So an unassuming little CD that (unusually) came my way by direct courtesy of Green Man‘s Chief Editor, Cat Eldridge. It’s a four-track ‘demo’ CD by an Australian band called Rambling House, whose membership (according to the booklet) comprises: ‘Paul’ (guitars, bodhrán), Sarah (vocals, flutes, whistles) and Mannie (bouzouki, mandolin, vocal). Normally, we don’t review ‘demo’ CDs, but both Cat and I were sufficiently excited to make an exception in this case. Why so? Well, ‘Paul,’ it transpires, is none other than Paul Brandon, author of Swim the Moon , a novel that’s very highly regarded at Green Man!
The first track, ‘Deeper Well’ (written by Daniel Lanois, Emmylou Harris & Dave Ohey), is ushered in by Brandon’s mightily effective bodhrán playing and features stridently confident lead vocals, spot-on harmony vocals and an insistent bouzouki riff. A marvellous performance which grabs the attention of the listener. Another contemporary song follows, The Cranberries’ ‘Linger’. This is an ambitious selection for any singer, in so much as it inevitably invites comparisons with Dolores O’Riordan. While Sarah doesn’t quite have a voice of O’Riordan’s range, she soars convincingly in the higher reaches of the melody. There’s an occasional slight suspicion concerning the pitching in her lower register, but it’s no more than slight. I doubt that it’d even be an issue in live performance, or, come to that, if she’d been afforded the luxury of a few more ‘takes’ and bigger production. This ‘demo’ (to the band’s credit) sounds like a very ‘live’, very honest recording. The track is beautifully arranged with some neat interplay between guitar, ‘zouk and flute.
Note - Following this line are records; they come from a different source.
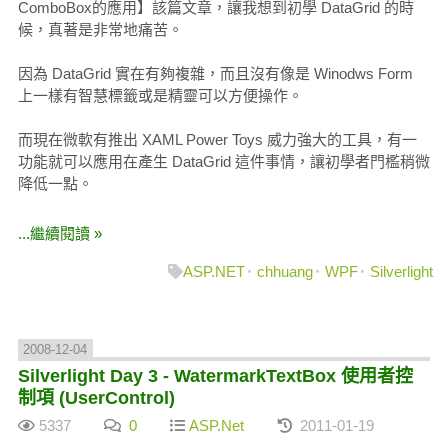
ComboBox的應用】該篇文章，讓我想到初學 DataGrid 的時
候，真著是非常地痛苦。
因為 DataGrid 實在有夠複雜，而且沒有像是 Winodws Form
上一樣有智慧標籤或是精靈可以方便操作。
而現在微軟有推出 XAML Power Toys 威力強大的工具，有一
功能就可以應用在產生 DataGrid 這件事情，讓初學者門檻稍微
降低一點。
...繼續閱讀 »
ASP.NET
chhuang
WPF
Silverlight
2008-12-04
Silverlight Day 3 - WatermarkTextBox 使用者控
制項 (UserControl)
5337
0
ASP.Net
2011-01-19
Track three showcases the traditional, instrumental leanings of the band on a set comprising three of my favourite Irish tunes — the jig ‘Out on the Ocean’ and the reels ‘Over the Moor to Maggie’ and ‘The Bucks of Oranmore’. The first tune is taken at a slow, stately pace, initially on mandolin with appropriately subtle guitar accompaniment. While the tempo shift in ‘Ocean’ is, to use the Australian vernacular, a bit ‘shonky’, the shift from jig to reels is executed with seamless aplomb, and ‘Maggie’ shows the band really hitting their stride. The band’s version of ‘The Bucks’ is pretty impressive too, and motors along nicely, without being rushed. The CD’s closing track is a cover of The Rankin Family’s ‘Turn That Boat Around’, an excellent performance which features some memorable bouzouki and whistle.
Overall, this is a fine piece of work from a talented, versatile and engaging group. The CD isn’t commercial available, and the criticisms expressed are almost certainly associated with recording on a ‘shoestring’ budget, rather than with musicianship. Rambling House should get lots of bookings on the strength of this ‘demo’. Hopefully, Mr. Brandon will still find the time to write a book or two!